I'm so afraid of doing things wrong and getting in trouble that I didn't apply for the CRB when the CERB ended back in September. I was sure that they said you had to have zero income in order to qualify for the CRB. And since I had started back to teaching I thought I was ineligible. Then last week I found out that if you are self employed and have lost 50% of your income, you qualify for the recovery benefit. So I applied last Friday. But there is still this part of me that is afraid. Afraid I'm wrong. Worried that I don't deserve the benefit even though I have lost more than 50% of my income due to covid.
I think the
depression I’m feeling today is a sense of hopelessness. Overwhelmed and feeling like I can’t see an
end in sight. It looks like covid will
be with us for quite some time. And that
will influence whether or not people bring their dogs to group classes. Even with strict protocols in effect and
everyone wearing masks, people are still
scared. And I am too. But I have to work. So the fear is whether or not we will be
able to acquire and sustain registration levels that will keep us financially
afloat.
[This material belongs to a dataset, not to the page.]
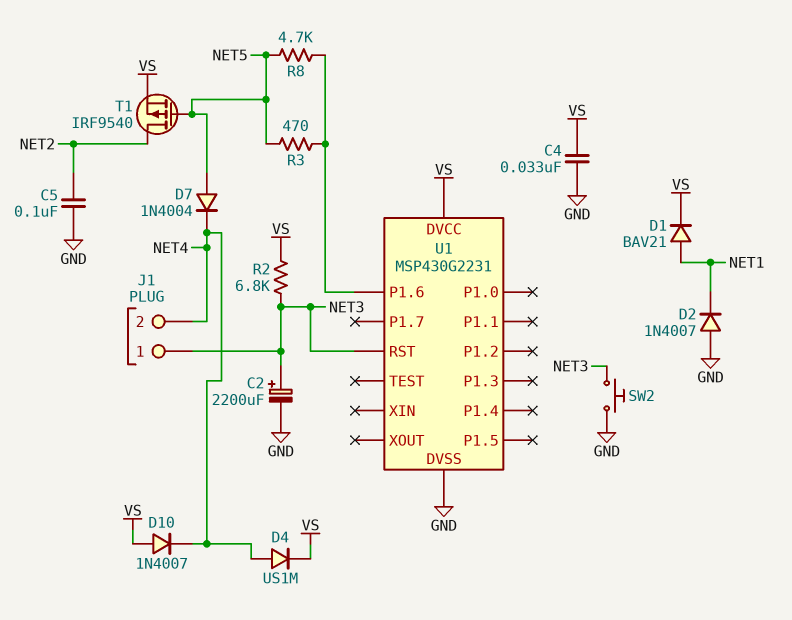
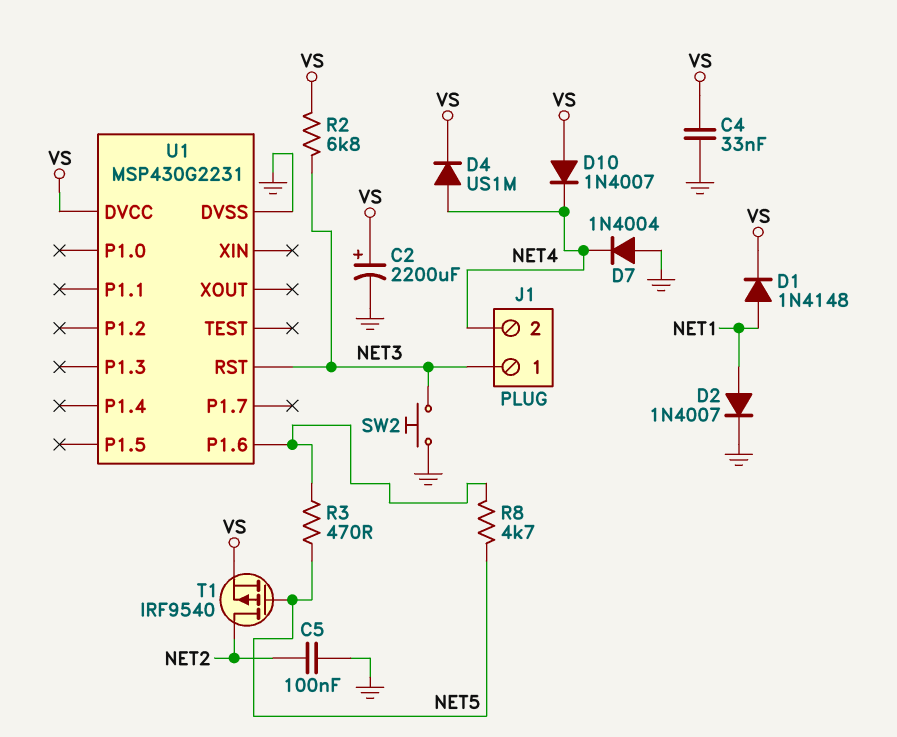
C2: 2200uF (plus NET3, minus GND) -> 2200uF (plus VS, minus GND)
D1: diode BAV21 (A NET1, K VS) -> diode 1N4148 (A NET1, K VS)
D2: diode 1N4007 (A GND, K NET1) -> diode 1N4007 (A NET1, K GND)
D7: diode 1N4004 (A NET5, K NET4) -> diode 1N4004 (A GND, K NET4)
And God forbid any of us should
get sick. I feel like the walls are
closing in on me. Like I have no
control. And at the same time I feel immobilized
by this fear. It doesn’t motivate
me. It paralyzes me.
A Strange Dream
This strange
dream triggered the memory of another “being left behind” dream that I used to
have. It was a recurring dream albeit not
a frequent one. It was always my parents
leaving me behind. Sometimes my sister
was in the dream too We’d be in our
home (not always the same house) and getting ready to go somewhere and suddenly
they’d leave without me. Sometimes we’d
all be in the car and I’d go back inside to get something and they’d drive off
without me. I’d be running behind the
car yelling, “Wait! Wait!”, like a dog
that’s been dumped off on the side of the road.
But they would just drive away and leave me, and I’d end up standing in the road crying as
the car went out of sight. This wasn’t
a childhood dream > this is a dream in my adult life. I’ve had this dream within the past year.